Zwischen Akzeptanz und Verharmlosung
Das eigentliche Prinzip der Bewegung ist klar: Jeder Körper ist gut, so wie er ist. Und ja – jeder Mensch ist unterschiedlich. Body Shaming, jede Form von Verurteilung und Diskriminierung darf nicht hingenommen werden. Dagegen zu kämpfen, bleibt wichtig und richtig.
Doch der neue Trend, dass jeder Körper nicht nur gleich wertvoll, sondern auch gleich gesund sei, zieht gravierende Folgen mit sich. In den sozialen Medien wird zum Beispiel Übergewicht längst nicht mehr nur akzeptiert – es wird verharmlost. Zum Beispiel Tess Holliday, ein Plus-Size-Model aus den USA, wird von vielen Ärzt*innen kritisiert. Sie würde kaum die Risiken ihres Übergewichts öffentlich auf ihren Social-Media-Kanälen thematisieren. Natürlich ist es wichtig, dass auch stark adipöse Menschen auf den Plattformen zu sehen sind und die Nutzer*innen sich mit ihnen identifizieren können. Es gibt schließlich nicht nur Models und Fitness-Influencer*innen, mit stählernem Körper. Dennoch ist und bleibt Adipositas eine Krankheit, die nicht unterschätzt werden darf. Von Adipositas wird offiziell ab einem Body-Mass-Index von 30 gesprochen und geht mit einem erhöhten Risiko verschiedener Erkrankungen wie Herzinfarkten und Schlaganfällen einher. Wenn Menschen unter dem Deckmantel der Body Positivity ermutigt werden, diese Krankheit einfach hinzunehmen, statt gegen sie anzugehen, wird es gefährlich. Gerade Kinder und Jugendliche verbringen einen Großteil ihres Alltags auf sozialen Plattformen. Gleichzeitig ist bereits fast jedes zehnte Kind in Deutschland übergewichtig und fast jedes siebzehnte adipös. Das darf nicht ignoriert werden.

VORLIEGENDE DATEN ::

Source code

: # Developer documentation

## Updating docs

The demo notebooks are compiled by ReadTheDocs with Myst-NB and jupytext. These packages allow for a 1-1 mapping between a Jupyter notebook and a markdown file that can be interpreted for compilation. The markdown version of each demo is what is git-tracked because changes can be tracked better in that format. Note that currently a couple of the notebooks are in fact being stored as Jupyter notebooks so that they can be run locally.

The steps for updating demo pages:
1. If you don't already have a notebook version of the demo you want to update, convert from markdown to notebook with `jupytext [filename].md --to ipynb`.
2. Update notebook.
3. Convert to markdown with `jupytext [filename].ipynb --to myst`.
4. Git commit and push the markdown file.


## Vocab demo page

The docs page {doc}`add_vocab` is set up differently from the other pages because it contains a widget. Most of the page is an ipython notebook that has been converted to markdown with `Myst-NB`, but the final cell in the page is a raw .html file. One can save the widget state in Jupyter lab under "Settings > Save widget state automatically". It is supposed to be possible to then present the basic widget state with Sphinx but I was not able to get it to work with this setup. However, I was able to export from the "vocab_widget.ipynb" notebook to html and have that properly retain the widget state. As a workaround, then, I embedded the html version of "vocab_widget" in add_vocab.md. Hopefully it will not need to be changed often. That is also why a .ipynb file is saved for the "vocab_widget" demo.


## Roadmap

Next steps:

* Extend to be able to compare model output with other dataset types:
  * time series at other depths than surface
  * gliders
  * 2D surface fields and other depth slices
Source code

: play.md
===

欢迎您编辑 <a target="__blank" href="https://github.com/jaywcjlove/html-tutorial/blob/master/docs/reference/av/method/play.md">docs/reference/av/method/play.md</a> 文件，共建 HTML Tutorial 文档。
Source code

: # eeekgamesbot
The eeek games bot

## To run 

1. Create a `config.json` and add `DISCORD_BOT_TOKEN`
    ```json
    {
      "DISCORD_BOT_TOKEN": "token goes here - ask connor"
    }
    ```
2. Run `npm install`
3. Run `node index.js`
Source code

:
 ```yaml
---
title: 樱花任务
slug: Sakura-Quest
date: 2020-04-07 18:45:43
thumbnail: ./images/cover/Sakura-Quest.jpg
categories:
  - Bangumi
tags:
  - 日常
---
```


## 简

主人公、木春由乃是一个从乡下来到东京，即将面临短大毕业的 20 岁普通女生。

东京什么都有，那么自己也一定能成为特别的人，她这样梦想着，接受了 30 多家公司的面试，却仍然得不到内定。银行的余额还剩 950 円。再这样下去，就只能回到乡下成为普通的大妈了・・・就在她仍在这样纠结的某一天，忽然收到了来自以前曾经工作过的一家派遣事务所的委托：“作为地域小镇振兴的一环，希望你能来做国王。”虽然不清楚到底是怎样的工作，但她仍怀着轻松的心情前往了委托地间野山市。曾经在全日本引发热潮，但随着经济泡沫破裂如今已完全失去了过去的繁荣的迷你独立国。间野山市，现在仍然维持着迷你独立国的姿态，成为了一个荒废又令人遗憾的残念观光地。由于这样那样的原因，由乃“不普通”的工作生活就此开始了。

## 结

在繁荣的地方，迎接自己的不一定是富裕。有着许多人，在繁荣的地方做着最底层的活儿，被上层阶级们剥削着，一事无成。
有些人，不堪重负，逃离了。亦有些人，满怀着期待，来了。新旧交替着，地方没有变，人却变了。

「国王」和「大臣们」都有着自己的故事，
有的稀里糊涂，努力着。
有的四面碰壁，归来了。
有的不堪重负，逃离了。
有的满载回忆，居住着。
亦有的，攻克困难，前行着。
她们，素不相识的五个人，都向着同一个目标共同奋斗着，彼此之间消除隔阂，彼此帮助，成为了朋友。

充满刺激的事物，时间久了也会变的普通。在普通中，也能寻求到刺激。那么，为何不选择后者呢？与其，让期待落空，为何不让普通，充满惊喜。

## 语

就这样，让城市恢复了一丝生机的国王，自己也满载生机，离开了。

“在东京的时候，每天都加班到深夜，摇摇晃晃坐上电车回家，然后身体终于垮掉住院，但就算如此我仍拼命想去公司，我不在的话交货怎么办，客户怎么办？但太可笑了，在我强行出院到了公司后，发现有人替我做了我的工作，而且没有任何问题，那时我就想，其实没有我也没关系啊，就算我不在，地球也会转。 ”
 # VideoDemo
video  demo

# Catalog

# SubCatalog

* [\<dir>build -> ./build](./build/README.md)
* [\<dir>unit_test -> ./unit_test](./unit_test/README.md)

AUFGABEN ::
a: Beantworte diese Fragen zum Textauszug kurz:
(i) Ab welchem Body-Mass-Index spricht man offiziell von Adipositas?
(ii) Aus welchem Land kommt Tess Holliday?
(iii) Wie viele Kinder in Deutschland sind übergewichtig?
b: Schreib aus dem Textauszug alles von „Zwischen Akzeptanz und“ bis hinunter zu „wichtig und richtig.“ ab.

LÖSUNGEN IM EINZELNEN ::
a:
(i) Ab einem Body-Mass-Index von 30.
(ii) Aus den USA.
(iii) Fast jedes zehnte Kind.

b:
Zwischen Akzeptanz und Verharmlosung
Das eigentliche Prinzip der Bewegung ist klar: Jeder Körper ist gut, so wie er ist. Und ja – jeder Mensch ist unterschiedlich. Body Shaming, jede Form von Verurteilung und Diskriminierung darf nicht hingenommen werden. Dagegen zu kämpfen, bleibt wichtig und richtig.